The shoulder arthritis cohort analysis is a non-randomised observational study with census sampling (all patients presenting to the registry sites are included). Consecutive patients from the community seeking care for shoulder arthritis pathologies following primary care referral will be screened by the participating consultant / orthopaedic surgeon for eligibility into the analysis.

Patient inclusion/exclusion

Alterations from cohort criteria: No

Treatment allocation

Patients will be allocated to a treatment pathway (surgery, arthroplasty, non-surgical management, observation-only) as per the consultant surgeon’s clinical judgement and shared decision-making with the patient.

Sample Size

Sample size calculations were based upon a rule of thumb of 8 failure events per variable entered into the model (Vittinghoff and McCulloch 2007), assuming a failure rate of 30%. A sample size of 176 patients will have 80% power to detect a significant effect for 6 variables, allowing for up to 10% cohort protocol non-compliance and a two-sided alpha of 0.05. The failure rate is estimated from Gauci et al (2018), which described clinical outcomes after anatomic TSA in a series of 69 patients.

Preliminaries

The flow of patients through entry into the cohort and analysis will be displayed in a flow diagram as per STROBE guidelines (Strengthening The Reporting of Observational Studies in Epidemiology) (Figure 6) (Vandenbroucke et al. 2007). The number of exclusions and loss to followup will be noted from screening, data collection and analysis phases.

Data collection and follow-up

As per registry methods. Approval is also sought to invite patients who have not previously consented to participate in research to return patient reported outcome measures for the purposes of this study.

Variations from Cohort core dataset: No

Data Integrity

Initial statistical analysis will include examining data consistency and examining outliers in more detail. Where outliers in patient reported outcomes, surgical or clinical information are identified, source material will be examined and transcription errors rectified. Where the source material contains an outlier value, a decision will be made regarding the validity of the value. This will be reported in the published results and the datum excluded from further analysis if required.

As per Section 3 - quality management

Handling missing data

Missing data will be identified during the initial data quality assessment. Missing data identified in the electronic registry database will be investigated in the original source material where available. In patients with missing data who are eligible for follow-up, attempts will be made to contact the patient (mail and phone) to complete patient-reported outcomes. When the number of patients required to achieve 80% follow up at a minimum of 1 year has been achieved, missing data rates will be reported.

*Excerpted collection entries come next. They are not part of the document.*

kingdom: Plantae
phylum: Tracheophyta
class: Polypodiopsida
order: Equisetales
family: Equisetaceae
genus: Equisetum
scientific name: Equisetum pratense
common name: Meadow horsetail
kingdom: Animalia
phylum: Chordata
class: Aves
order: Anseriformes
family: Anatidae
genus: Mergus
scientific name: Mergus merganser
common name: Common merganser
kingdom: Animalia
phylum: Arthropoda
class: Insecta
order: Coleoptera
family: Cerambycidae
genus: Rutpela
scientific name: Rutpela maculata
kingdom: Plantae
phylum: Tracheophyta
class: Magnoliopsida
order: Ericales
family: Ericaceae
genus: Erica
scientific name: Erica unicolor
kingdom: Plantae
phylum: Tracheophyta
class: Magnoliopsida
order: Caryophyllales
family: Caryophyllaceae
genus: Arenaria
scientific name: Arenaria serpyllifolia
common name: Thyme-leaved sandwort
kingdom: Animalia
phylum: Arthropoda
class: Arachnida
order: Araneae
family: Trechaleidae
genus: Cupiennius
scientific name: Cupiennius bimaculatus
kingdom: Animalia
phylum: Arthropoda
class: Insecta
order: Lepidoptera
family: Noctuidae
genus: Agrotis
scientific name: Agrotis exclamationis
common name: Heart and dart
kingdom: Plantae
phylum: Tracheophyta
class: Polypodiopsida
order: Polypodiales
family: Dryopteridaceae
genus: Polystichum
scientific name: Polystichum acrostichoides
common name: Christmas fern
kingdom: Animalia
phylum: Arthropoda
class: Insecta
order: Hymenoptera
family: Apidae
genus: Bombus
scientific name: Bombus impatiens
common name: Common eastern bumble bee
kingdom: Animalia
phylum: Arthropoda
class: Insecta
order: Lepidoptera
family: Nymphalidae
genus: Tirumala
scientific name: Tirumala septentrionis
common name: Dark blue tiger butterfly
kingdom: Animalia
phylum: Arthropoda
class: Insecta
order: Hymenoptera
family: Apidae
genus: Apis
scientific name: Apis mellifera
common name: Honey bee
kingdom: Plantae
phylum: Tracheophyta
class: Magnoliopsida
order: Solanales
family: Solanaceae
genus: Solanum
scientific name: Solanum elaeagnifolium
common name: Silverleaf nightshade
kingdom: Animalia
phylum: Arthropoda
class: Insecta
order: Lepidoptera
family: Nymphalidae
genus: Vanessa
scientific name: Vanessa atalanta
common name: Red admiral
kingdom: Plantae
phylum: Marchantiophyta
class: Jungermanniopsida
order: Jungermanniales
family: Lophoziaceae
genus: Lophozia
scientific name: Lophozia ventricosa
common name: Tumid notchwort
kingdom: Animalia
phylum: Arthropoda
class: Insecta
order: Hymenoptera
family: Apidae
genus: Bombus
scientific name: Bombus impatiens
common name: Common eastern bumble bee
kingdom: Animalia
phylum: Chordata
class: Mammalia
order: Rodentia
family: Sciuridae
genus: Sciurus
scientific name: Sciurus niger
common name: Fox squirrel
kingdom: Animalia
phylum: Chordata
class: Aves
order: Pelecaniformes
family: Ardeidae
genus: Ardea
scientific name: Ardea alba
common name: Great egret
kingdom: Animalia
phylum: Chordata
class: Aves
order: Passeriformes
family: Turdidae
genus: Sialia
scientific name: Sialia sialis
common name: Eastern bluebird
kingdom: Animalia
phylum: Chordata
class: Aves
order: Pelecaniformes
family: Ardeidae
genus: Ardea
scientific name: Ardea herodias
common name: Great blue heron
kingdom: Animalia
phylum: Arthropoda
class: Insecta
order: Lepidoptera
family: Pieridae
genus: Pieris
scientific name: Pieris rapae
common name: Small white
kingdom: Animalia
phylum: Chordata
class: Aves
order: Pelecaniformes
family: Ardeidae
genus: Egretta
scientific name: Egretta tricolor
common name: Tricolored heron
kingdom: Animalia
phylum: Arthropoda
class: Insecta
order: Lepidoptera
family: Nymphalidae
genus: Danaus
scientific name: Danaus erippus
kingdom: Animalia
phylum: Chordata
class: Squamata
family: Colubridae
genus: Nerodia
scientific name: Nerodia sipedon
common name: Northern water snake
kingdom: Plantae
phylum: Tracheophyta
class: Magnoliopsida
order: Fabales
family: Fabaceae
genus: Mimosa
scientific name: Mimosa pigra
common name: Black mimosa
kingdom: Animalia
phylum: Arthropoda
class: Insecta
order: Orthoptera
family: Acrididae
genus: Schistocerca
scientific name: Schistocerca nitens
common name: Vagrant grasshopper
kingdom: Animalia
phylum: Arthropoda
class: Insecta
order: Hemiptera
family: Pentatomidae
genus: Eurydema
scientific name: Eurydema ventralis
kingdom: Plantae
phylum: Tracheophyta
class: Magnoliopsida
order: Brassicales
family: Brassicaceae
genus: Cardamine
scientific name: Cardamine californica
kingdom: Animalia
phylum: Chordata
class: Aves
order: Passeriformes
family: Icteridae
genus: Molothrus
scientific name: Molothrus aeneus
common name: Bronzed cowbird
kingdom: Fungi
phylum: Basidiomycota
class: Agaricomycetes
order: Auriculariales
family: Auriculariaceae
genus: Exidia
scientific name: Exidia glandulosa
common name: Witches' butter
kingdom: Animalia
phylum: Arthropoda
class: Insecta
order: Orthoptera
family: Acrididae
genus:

Analyse randomness of missing data (check)

Variables

As per cohort CDS

Outcomes

The proportion of patients labelled as “ongoing” in surgical status, having met the criteria for surgical success.

Surgery/management

As per cohort core dataset

Demographics and baseline characteristics

As per cohort core dataset

Analyses

Principles (incl. blinding)

Randomisation not applied to the analyses. Analyses will be performed with de-identified data (single-sided blinding)

Primary Questions

An analysis request will be submitted to the AOA National Joint Registry to extract all patients meeting the above criteria operated on by the principal investigators with a Kaplan-Meier survival analysis to report procedure survival to maximum of 15 years. 95% confidence intervals will be used to compare results between the study cohort and all other procedures logged in the registry with the same implant performed by other surgeons in Australia.

Outlier analysis and normality will be assessed prior to a descriptive analysis of patient-reported outcomes using appropriate measures of central tendency (mean, median) and variability (95% confidence intervals). Patient-reported outcomes will be summarised using descriptive statistics as appropriate to data type (continuous, categorical). Binary logistic regression will be used to determine the association of demographic, anatomical, pathology and management factors to surgical success at a minimum of 1 year follow up.